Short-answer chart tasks
=== Begin Enclosure ===

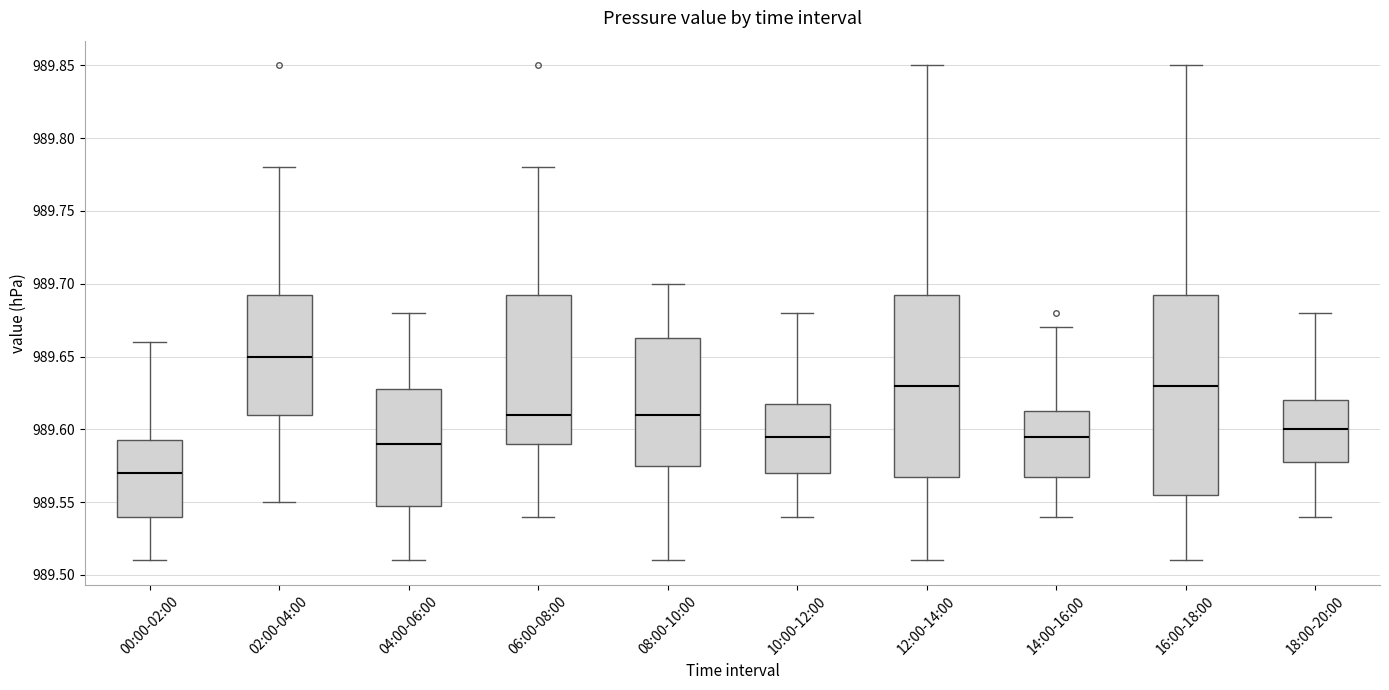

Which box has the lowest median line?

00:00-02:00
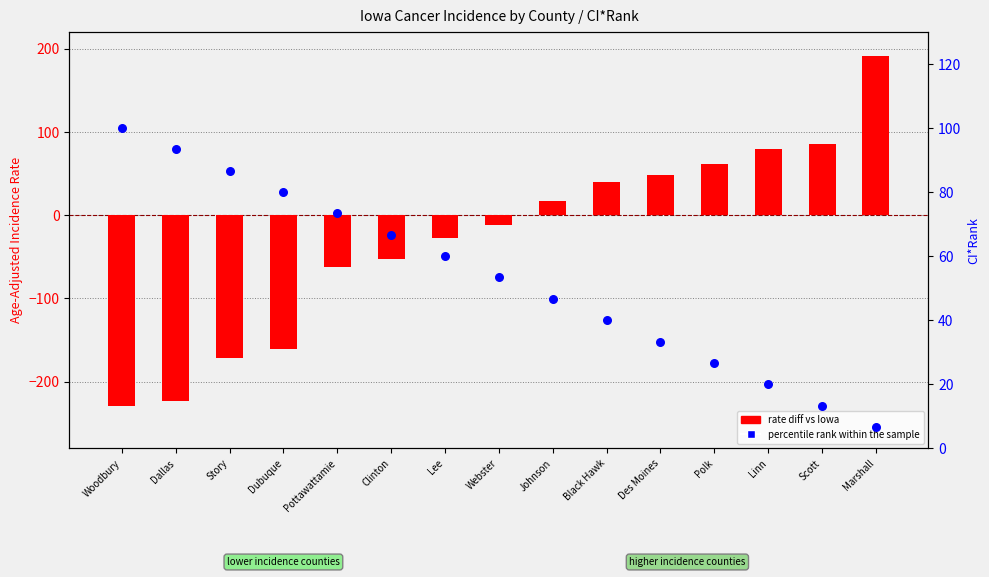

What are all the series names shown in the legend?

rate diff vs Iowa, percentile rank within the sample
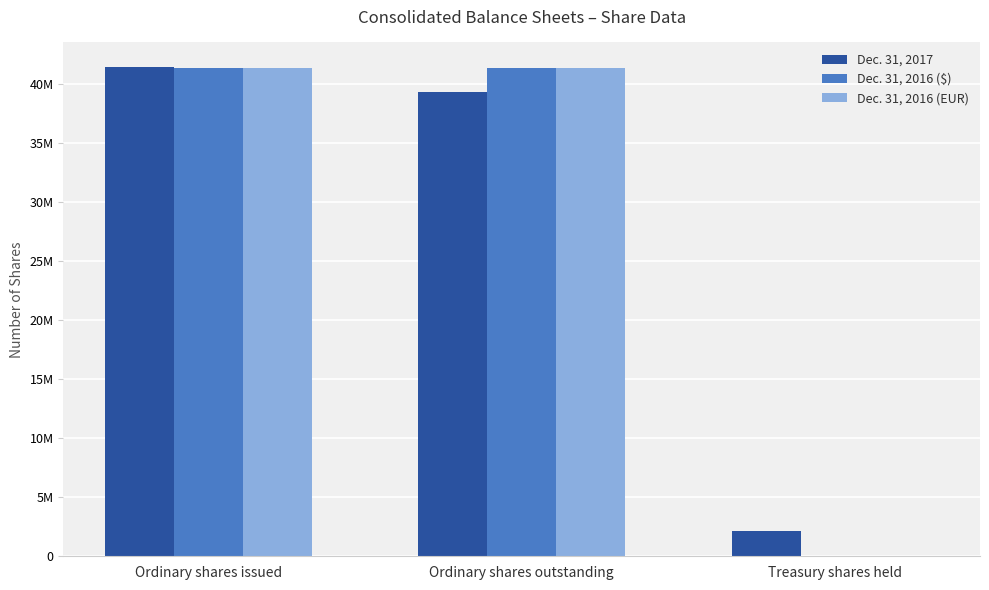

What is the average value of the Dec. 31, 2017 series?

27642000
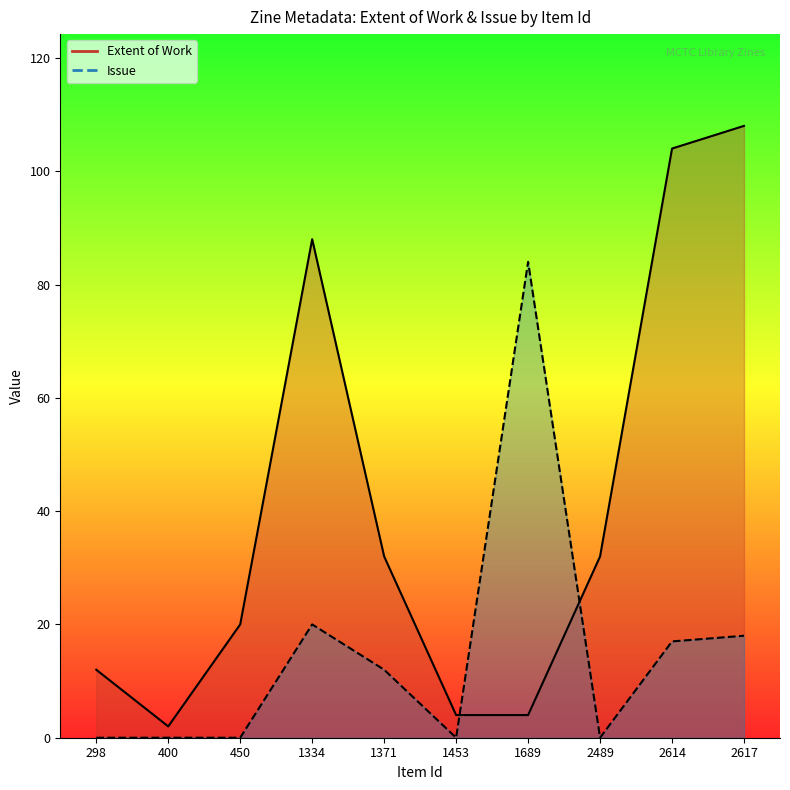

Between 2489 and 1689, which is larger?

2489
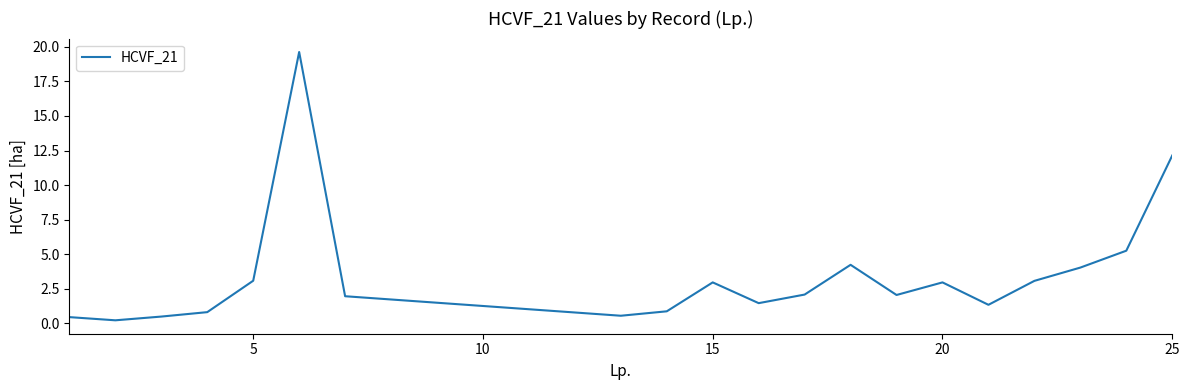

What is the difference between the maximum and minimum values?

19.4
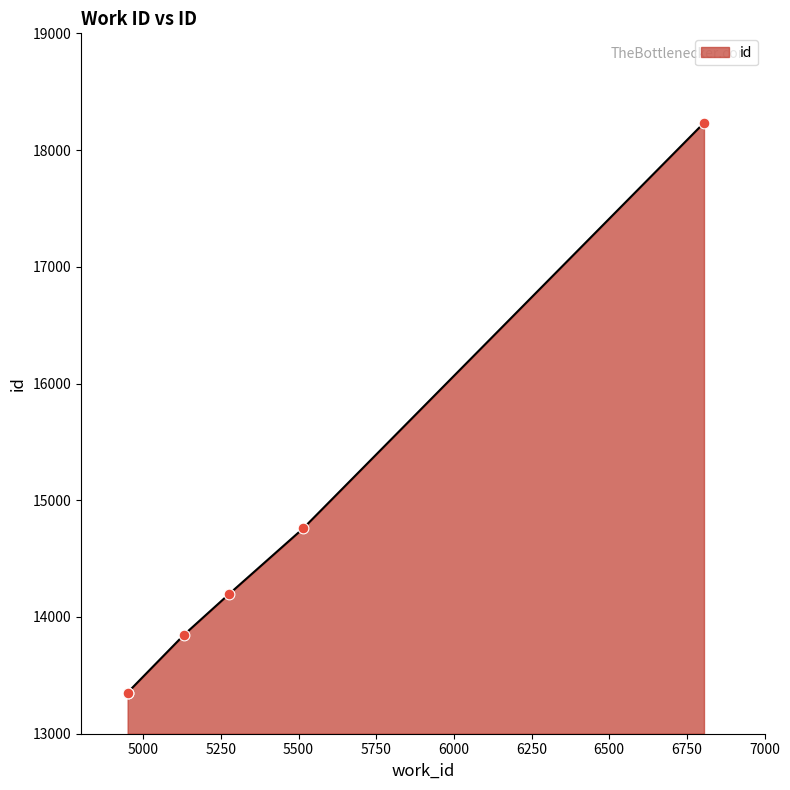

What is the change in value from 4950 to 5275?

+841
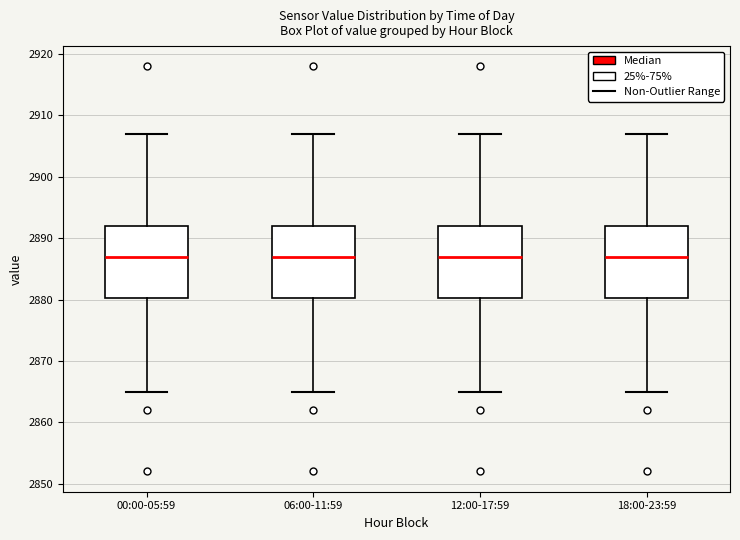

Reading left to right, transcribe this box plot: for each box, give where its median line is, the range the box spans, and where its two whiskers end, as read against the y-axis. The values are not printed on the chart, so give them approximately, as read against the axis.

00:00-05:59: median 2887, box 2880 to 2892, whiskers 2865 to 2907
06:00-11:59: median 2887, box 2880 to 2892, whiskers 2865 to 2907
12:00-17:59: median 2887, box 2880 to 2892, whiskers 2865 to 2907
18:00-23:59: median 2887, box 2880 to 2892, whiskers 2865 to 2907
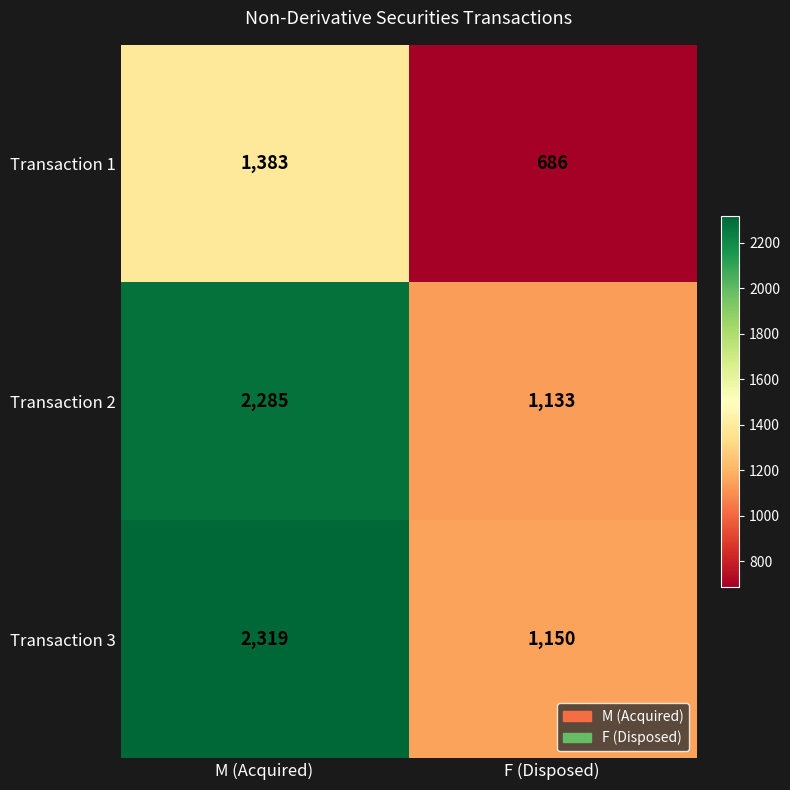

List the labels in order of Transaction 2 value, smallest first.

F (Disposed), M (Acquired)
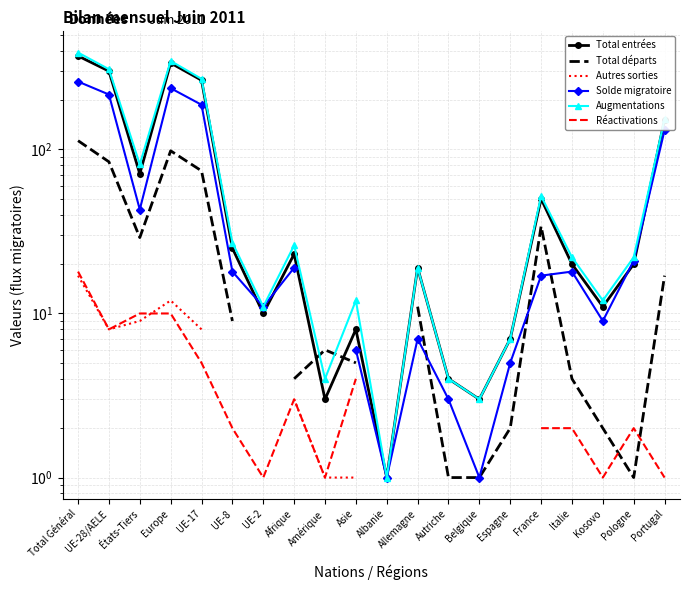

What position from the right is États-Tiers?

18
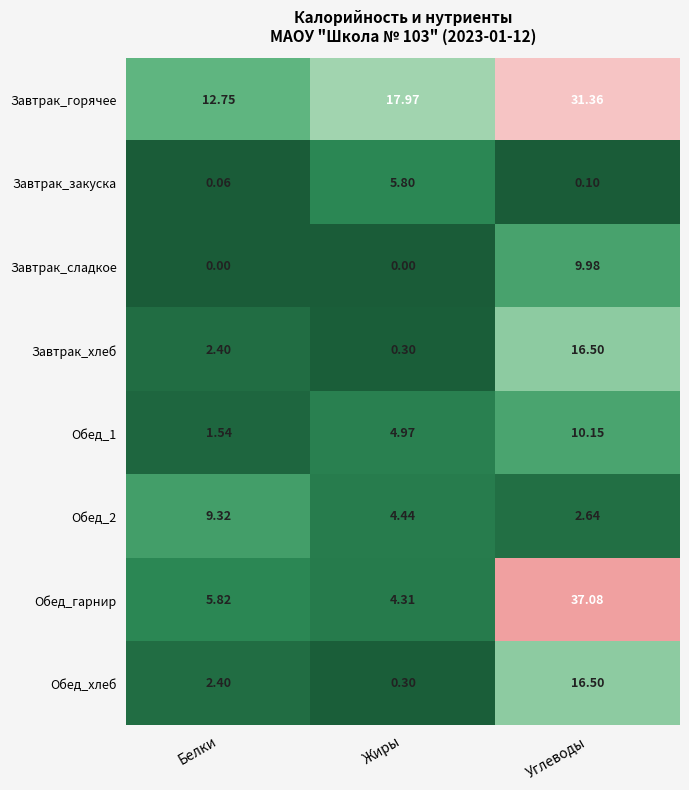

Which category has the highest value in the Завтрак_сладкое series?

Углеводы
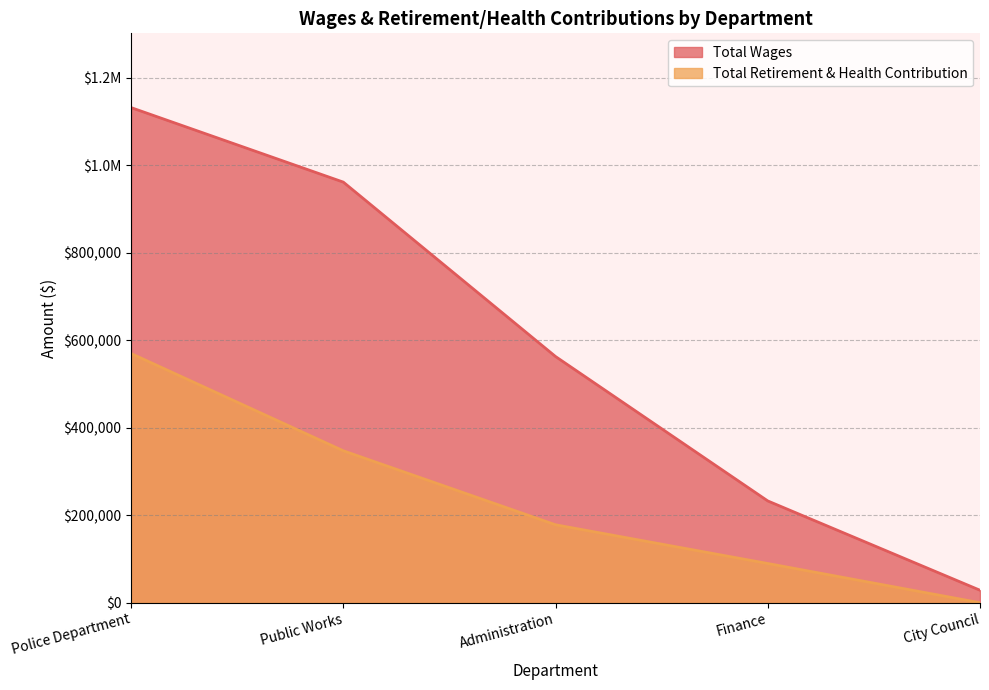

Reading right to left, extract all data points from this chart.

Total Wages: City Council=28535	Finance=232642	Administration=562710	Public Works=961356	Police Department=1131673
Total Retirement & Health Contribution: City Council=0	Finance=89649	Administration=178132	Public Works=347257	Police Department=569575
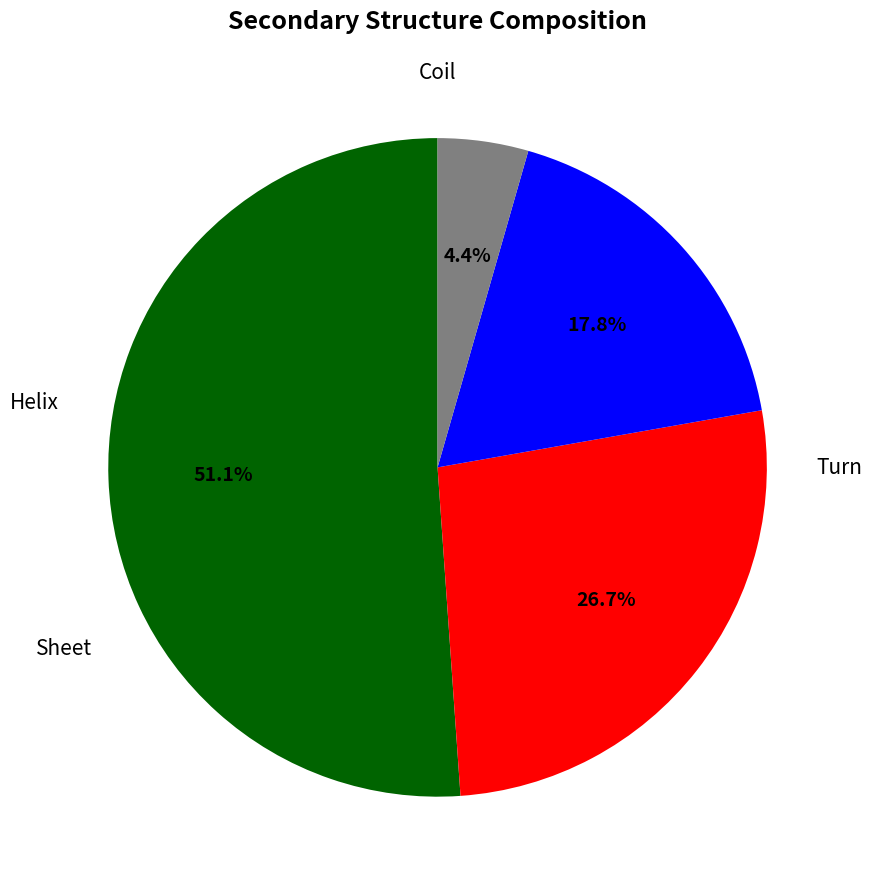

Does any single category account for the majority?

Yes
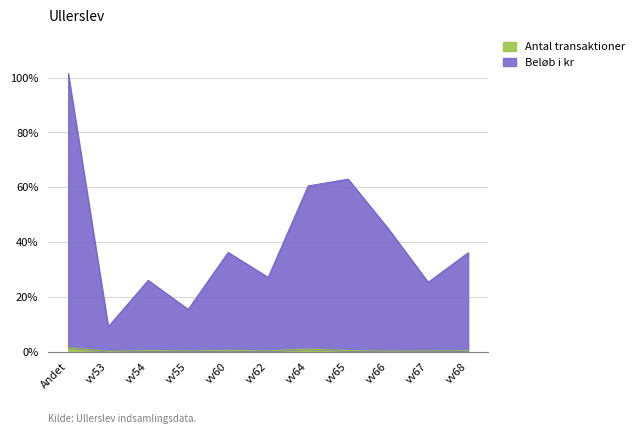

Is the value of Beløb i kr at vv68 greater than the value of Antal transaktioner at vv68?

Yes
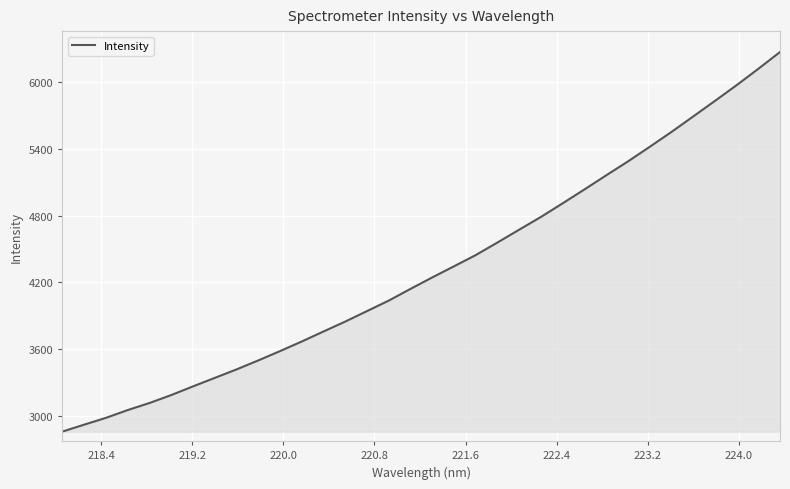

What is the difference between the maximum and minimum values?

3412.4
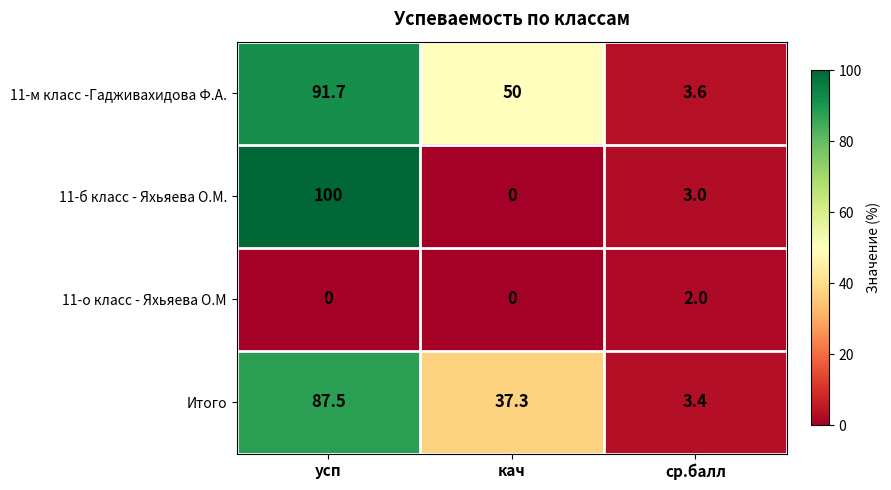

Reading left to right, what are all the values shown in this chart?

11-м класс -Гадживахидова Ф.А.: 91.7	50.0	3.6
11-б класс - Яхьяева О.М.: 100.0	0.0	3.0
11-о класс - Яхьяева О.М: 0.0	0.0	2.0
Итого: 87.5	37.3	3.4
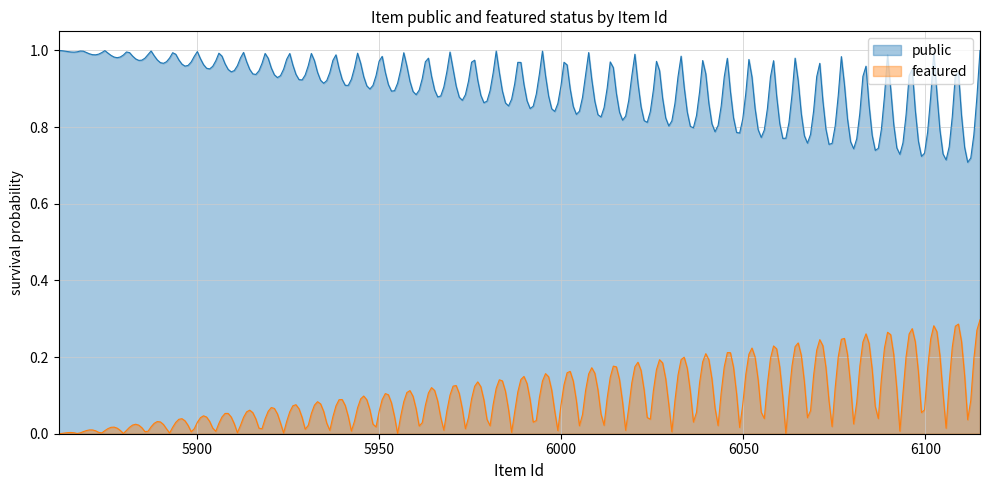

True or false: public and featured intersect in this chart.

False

=== End Enclosure ===

■ **Task statement**
Report each line of the entries above that contains the string "median".

■ **Solution below**
Which box has the lowest median line?
Reading left to right, transcribe this box plot: for each box, give where its median line is, the range the box spans, and where its two whiskers end, as read against the y-axis. The values are not printed on the chart, so give them approximately, as read against the axis.
00:00-05:59: median 2887, box 2880 to 2892, whiskers 2865 to 2907
06:00-11:59: median 2887, box 2880 to 2892, whiskers 2865 to 2907
12:00-17:59: median 2887, box 2880 to 2892, whiskers 2865 to 2907
18:00-23:59: median 2887, box 2880 to 2892, whiskers 2865 to 2907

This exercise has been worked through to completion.